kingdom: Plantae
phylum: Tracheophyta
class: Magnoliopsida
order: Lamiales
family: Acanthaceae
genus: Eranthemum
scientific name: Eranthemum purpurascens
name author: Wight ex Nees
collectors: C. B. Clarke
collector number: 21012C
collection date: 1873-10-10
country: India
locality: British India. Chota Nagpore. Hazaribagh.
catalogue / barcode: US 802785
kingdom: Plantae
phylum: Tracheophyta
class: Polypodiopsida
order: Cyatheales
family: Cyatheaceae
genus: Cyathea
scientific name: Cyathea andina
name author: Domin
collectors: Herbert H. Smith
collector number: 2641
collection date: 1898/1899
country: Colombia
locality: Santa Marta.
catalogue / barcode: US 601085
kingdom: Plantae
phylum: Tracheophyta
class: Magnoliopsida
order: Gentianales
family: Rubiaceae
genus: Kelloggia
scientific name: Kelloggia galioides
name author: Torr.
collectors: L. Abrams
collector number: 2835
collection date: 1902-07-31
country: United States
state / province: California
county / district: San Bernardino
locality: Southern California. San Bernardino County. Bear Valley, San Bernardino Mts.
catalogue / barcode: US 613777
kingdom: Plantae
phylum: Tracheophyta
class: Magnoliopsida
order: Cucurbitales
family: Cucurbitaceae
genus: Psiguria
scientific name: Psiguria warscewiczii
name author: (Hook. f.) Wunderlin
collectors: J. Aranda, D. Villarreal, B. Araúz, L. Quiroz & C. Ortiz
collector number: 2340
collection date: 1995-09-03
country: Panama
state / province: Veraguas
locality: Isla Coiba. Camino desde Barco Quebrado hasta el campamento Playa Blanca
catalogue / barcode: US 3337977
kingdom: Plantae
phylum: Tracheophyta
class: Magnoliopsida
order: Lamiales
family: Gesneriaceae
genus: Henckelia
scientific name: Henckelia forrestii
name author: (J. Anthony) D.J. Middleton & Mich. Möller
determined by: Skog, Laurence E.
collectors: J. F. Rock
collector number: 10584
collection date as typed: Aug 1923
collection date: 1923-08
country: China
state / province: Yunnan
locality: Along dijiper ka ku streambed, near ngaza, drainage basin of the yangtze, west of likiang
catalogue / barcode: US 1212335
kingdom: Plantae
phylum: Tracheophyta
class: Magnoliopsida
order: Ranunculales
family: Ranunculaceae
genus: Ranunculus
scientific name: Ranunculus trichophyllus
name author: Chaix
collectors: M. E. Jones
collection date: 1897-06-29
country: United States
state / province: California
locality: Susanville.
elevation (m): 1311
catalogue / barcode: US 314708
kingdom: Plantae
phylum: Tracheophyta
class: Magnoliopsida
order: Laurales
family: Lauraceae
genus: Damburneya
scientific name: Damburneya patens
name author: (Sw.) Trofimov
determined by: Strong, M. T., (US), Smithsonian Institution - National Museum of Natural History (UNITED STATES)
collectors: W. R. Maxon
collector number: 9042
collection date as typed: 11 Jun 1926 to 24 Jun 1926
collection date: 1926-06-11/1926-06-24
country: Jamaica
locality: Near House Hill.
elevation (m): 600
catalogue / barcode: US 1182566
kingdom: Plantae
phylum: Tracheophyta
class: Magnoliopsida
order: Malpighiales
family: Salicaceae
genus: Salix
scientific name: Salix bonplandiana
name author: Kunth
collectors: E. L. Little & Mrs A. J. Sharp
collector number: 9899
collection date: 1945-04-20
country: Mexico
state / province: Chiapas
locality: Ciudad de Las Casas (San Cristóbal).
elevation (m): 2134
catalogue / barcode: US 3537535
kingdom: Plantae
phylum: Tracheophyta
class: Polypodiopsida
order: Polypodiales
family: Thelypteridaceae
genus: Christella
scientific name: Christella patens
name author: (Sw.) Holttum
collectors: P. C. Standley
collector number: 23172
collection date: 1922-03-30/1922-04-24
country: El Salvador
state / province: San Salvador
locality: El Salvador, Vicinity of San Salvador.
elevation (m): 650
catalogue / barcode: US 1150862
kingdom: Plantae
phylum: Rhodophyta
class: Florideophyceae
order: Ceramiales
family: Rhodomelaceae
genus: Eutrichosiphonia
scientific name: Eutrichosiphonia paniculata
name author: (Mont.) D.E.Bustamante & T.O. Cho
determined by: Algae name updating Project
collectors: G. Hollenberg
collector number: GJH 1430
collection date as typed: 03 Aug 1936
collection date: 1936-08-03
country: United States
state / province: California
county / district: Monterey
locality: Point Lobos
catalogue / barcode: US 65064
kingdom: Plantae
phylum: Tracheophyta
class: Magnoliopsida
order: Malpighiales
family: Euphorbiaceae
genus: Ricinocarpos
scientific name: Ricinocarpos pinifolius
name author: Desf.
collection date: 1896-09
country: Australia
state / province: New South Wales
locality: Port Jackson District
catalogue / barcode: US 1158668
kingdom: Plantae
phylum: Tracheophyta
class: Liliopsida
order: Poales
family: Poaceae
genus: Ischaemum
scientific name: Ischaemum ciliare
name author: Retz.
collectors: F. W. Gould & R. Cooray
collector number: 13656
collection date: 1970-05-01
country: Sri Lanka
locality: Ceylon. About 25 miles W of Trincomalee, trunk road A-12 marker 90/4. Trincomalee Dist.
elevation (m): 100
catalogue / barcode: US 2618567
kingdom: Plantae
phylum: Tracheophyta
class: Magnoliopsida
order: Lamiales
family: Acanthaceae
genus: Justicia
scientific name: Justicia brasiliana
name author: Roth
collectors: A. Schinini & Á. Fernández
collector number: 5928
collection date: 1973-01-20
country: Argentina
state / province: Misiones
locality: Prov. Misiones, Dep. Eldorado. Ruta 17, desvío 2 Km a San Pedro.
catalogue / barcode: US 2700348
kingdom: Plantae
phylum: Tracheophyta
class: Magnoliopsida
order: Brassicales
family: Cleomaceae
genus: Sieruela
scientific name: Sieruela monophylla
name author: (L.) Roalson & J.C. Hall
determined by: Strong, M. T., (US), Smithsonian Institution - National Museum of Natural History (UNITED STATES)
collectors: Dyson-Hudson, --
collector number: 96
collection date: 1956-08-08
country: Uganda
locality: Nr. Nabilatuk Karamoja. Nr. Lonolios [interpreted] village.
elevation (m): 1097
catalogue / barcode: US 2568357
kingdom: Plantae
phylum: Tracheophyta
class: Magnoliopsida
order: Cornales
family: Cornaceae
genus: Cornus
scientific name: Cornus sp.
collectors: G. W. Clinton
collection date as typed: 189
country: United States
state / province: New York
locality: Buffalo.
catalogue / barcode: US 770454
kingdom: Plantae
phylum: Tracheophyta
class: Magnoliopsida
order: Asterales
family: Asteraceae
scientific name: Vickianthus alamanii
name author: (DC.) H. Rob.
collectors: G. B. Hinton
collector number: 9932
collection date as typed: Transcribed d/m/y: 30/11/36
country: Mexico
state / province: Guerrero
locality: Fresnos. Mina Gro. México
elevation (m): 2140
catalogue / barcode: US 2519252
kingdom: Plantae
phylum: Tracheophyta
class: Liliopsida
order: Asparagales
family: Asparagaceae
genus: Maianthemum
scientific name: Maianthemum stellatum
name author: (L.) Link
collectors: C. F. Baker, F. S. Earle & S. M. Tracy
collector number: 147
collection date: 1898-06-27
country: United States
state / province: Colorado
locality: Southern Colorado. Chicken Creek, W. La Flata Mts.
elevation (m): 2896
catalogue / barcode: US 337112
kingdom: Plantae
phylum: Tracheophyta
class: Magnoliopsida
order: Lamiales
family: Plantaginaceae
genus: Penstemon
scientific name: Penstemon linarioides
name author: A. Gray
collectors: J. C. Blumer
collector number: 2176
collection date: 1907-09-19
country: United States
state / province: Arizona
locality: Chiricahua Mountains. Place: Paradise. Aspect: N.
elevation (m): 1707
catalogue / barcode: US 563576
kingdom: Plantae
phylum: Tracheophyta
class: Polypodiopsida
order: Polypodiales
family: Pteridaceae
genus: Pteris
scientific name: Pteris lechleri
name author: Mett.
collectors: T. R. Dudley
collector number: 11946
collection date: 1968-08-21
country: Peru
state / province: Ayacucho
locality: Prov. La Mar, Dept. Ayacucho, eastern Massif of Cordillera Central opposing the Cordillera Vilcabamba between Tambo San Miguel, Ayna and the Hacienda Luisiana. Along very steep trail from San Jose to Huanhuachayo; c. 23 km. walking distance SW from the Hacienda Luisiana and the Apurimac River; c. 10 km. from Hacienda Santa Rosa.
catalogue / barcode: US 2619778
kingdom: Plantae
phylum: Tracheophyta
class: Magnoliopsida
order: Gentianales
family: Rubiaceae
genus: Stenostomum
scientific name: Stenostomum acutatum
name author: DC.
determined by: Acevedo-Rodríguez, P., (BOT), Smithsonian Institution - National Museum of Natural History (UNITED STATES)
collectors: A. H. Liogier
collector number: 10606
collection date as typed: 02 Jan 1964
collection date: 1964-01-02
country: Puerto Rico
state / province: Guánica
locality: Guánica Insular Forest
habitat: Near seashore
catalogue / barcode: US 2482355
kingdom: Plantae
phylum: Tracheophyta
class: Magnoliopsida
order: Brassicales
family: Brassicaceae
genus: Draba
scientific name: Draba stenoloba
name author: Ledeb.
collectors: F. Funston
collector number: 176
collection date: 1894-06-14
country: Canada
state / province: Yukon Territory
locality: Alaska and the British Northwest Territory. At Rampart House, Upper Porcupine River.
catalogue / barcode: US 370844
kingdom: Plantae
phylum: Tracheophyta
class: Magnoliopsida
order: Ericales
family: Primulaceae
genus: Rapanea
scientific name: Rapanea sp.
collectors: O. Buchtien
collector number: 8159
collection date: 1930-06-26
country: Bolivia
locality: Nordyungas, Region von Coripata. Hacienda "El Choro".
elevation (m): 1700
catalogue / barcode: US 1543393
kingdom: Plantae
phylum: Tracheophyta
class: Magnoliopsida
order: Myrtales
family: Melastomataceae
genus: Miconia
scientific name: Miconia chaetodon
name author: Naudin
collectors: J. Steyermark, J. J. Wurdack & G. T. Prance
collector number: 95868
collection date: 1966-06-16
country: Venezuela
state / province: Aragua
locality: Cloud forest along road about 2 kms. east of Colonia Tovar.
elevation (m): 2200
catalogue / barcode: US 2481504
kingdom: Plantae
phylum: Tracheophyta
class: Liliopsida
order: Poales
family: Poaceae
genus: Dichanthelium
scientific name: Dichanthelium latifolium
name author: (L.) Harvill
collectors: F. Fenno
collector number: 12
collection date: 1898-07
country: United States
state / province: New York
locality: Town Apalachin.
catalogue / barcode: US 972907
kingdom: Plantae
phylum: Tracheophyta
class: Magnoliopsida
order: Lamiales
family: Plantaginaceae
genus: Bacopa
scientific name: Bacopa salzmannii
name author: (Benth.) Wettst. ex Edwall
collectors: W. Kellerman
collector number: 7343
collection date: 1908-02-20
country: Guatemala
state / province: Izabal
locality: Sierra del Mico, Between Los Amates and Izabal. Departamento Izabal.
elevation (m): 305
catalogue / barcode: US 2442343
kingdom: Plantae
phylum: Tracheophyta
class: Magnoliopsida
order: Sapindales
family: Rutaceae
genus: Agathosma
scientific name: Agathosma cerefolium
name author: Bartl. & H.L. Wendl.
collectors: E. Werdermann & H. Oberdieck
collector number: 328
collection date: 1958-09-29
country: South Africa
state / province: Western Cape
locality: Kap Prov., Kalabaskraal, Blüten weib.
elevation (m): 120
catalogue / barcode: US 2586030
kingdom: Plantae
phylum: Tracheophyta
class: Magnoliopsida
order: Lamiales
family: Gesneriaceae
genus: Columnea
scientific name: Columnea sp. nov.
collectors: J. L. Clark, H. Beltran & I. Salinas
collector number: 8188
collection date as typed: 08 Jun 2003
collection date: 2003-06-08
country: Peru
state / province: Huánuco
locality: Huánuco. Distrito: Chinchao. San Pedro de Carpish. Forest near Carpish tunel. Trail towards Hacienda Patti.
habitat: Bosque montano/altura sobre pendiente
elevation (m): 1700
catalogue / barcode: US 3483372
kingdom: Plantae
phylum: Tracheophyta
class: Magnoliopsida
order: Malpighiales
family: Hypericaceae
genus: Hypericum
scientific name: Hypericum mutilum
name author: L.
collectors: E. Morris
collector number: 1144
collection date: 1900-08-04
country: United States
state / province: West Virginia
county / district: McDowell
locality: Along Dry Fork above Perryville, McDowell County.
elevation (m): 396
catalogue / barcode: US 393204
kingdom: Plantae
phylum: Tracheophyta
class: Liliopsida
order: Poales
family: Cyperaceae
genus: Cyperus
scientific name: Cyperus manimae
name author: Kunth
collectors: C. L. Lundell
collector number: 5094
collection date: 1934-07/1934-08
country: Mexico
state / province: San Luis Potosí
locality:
--------------------
EXERCISE DETAILS ::
Repeat the lines above word for word, starting with the line that contains "scientific name: Henckelia forrestii" and going on through the line that contains "order: Ceramiales".

OUTPUT OF THE TASK ::
scientific name: Henckelia forrestii
name author: (J. Anthony) D.J. Middleton & Mich. Möller
determined by: Skog, Laurence E.
collectors: J. F. Rock
collector number: 10584
collection date as typed: Aug 1923
collection date: 1923-08
country: China
state / province: Yunnan
locality: Along dijiper ka ku streambed, near ngaza, drainage basin of the yangtze, west of likiang
catalogue / barcode: US 1212335
kingdom: Plantae
phylum: Tracheophyta
class: Magnoliopsida
order: Ranunculales
family: Ranunculaceae
genus: Ranunculus
scientific name: Ranunculus trichophyllus
name author: Chaix
collectors: M. E. Jones
collection date: 1897-06-29
country: United States
state / province: California
locality: Susanville.
elevation (m): 1311
catalogue / barcode: US 314708
kingdom: Plantae
phylum: Tracheophyta
class: Magnoliopsida
order: Laurales
family: Lauraceae
genus: Damburneya
scientific name: Damburneya patens
name author: (Sw.) Trofimov
determined by: Strong, M. T., (US), Smithsonian Institution - National Museum of Natural History (UNITED STATES)
collectors: W. R. Maxon
collector number: 9042
collection date as typed: 11 Jun 1926 to 24 Jun 1926
collection date: 1926-06-11/1926-06-24
country: Jamaica
locality: Near House Hill.
elevation (m): 600
catalogue / barcode: US 1182566
kingdom: Plantae
phylum: Tracheophyta
class: Magnoliopsida
order: Malpighiales
family: Salicaceae
genus: Salix
scientific name: Salix bonplandiana
name author: Kunth
collectors: E. L. Little & Mrs A. J. Sharp
collector number: 9899
collection date: 1945-04-20
country: Mexico
state / province: Chiapas
locality: Ciudad de Las Casas (San Cristóbal).
elevation (m): 2134
catalogue / barcode: US 3537535
kingdom: Plantae
phylum: Tracheophyta
class: Polypodiopsida
order: Polypodiales
family: Thelypteridaceae
genus: Christella
scientific name: Christella patens
name author: (Sw.) Holttum
collectors: P. C. Standley
collector number: 23172
collection date: 1922-03-30/1922-04-24
country: El Salvador
state / province: San Salvador
locality: El Salvador, Vicinity of San Salvador.
elevation (m): 650
catalogue / barcode: US 1150862
kingdom: Plantae
phylum: Rhodophyta
class: Florideophyceae
order: Ceramiales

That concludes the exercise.